Task goal:
Produce the records below again, word for word, but stop after the line that contains "informations sur la".

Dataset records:
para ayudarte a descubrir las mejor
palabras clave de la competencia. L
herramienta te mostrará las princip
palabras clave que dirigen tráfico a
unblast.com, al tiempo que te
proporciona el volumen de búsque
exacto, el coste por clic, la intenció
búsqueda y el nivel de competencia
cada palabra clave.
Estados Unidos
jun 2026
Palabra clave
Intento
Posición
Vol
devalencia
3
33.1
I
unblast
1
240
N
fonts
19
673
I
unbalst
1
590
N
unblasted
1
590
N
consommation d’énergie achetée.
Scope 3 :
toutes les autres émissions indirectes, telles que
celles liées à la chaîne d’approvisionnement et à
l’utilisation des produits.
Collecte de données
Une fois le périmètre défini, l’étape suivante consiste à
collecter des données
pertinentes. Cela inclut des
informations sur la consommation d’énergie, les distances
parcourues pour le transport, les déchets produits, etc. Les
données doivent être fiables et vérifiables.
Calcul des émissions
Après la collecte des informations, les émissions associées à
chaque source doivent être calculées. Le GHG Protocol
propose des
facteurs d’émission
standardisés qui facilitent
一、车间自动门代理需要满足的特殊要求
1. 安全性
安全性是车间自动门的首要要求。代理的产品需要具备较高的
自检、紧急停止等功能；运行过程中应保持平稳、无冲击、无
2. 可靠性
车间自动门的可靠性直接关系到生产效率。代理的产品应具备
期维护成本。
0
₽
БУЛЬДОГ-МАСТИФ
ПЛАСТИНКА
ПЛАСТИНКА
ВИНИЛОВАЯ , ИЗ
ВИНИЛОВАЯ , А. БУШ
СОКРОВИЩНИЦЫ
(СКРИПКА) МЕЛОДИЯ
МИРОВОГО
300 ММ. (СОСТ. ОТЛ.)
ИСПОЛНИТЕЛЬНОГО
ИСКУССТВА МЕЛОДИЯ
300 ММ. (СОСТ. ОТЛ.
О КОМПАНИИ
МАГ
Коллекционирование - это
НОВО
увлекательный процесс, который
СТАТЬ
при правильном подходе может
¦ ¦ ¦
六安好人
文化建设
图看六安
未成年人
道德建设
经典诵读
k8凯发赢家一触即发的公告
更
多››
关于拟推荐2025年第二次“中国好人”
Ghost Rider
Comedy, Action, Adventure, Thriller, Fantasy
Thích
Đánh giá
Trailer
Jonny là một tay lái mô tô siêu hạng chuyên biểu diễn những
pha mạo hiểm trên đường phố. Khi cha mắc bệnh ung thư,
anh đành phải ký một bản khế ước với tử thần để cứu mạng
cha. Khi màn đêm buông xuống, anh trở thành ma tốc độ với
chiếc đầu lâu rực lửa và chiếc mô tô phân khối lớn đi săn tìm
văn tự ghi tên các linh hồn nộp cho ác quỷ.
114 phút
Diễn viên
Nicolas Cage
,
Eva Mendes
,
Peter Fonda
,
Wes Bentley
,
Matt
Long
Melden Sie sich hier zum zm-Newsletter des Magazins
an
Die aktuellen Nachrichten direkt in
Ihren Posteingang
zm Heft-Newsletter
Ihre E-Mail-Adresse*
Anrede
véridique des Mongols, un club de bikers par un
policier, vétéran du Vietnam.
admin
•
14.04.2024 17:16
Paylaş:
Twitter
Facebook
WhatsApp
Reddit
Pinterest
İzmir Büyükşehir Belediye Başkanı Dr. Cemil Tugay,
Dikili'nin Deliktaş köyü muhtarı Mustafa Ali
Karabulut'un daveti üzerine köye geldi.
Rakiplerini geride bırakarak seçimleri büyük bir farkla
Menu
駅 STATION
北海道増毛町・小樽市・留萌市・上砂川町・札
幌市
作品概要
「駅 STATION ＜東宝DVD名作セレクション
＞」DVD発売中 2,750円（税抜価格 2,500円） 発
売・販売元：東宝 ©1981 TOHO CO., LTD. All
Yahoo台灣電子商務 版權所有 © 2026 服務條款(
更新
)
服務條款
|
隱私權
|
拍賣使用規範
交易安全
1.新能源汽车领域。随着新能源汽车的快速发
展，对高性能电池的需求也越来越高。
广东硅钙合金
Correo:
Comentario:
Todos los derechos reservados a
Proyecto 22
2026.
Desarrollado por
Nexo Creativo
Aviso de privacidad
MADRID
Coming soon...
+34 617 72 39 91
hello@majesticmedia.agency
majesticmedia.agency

Solution for this exercise:
para ayudarte a descubrir las mejor
palabras clave de la competencia. L
herramienta te mostrará las princip
palabras clave que dirigen tráfico a
unblast.com, al tiempo que te
proporciona el volumen de búsque
exacto, el coste por clic, la intenció
búsqueda y el nivel de competencia
cada palabra clave.
Estados Unidos
jun 2026
Palabra clave
Intento
Posición
Vol
devalencia
3
33.1
I
unblast
1
240
N
fonts
19
673
I
unbalst
1
590
N
unblasted
1
590
N
consommation d’énergie achetée.
Scope 3 :
toutes les autres émissions indirectes, telles que
celles liées à la chaîne d’approvisionnement et à
l’utilisation des produits.
Collecte de données
Une fois le périmètre défini, l’étape suivante consiste à
collecter des données
pertinentes. Cela inclut des
informations sur la consommation d’énergie, les distances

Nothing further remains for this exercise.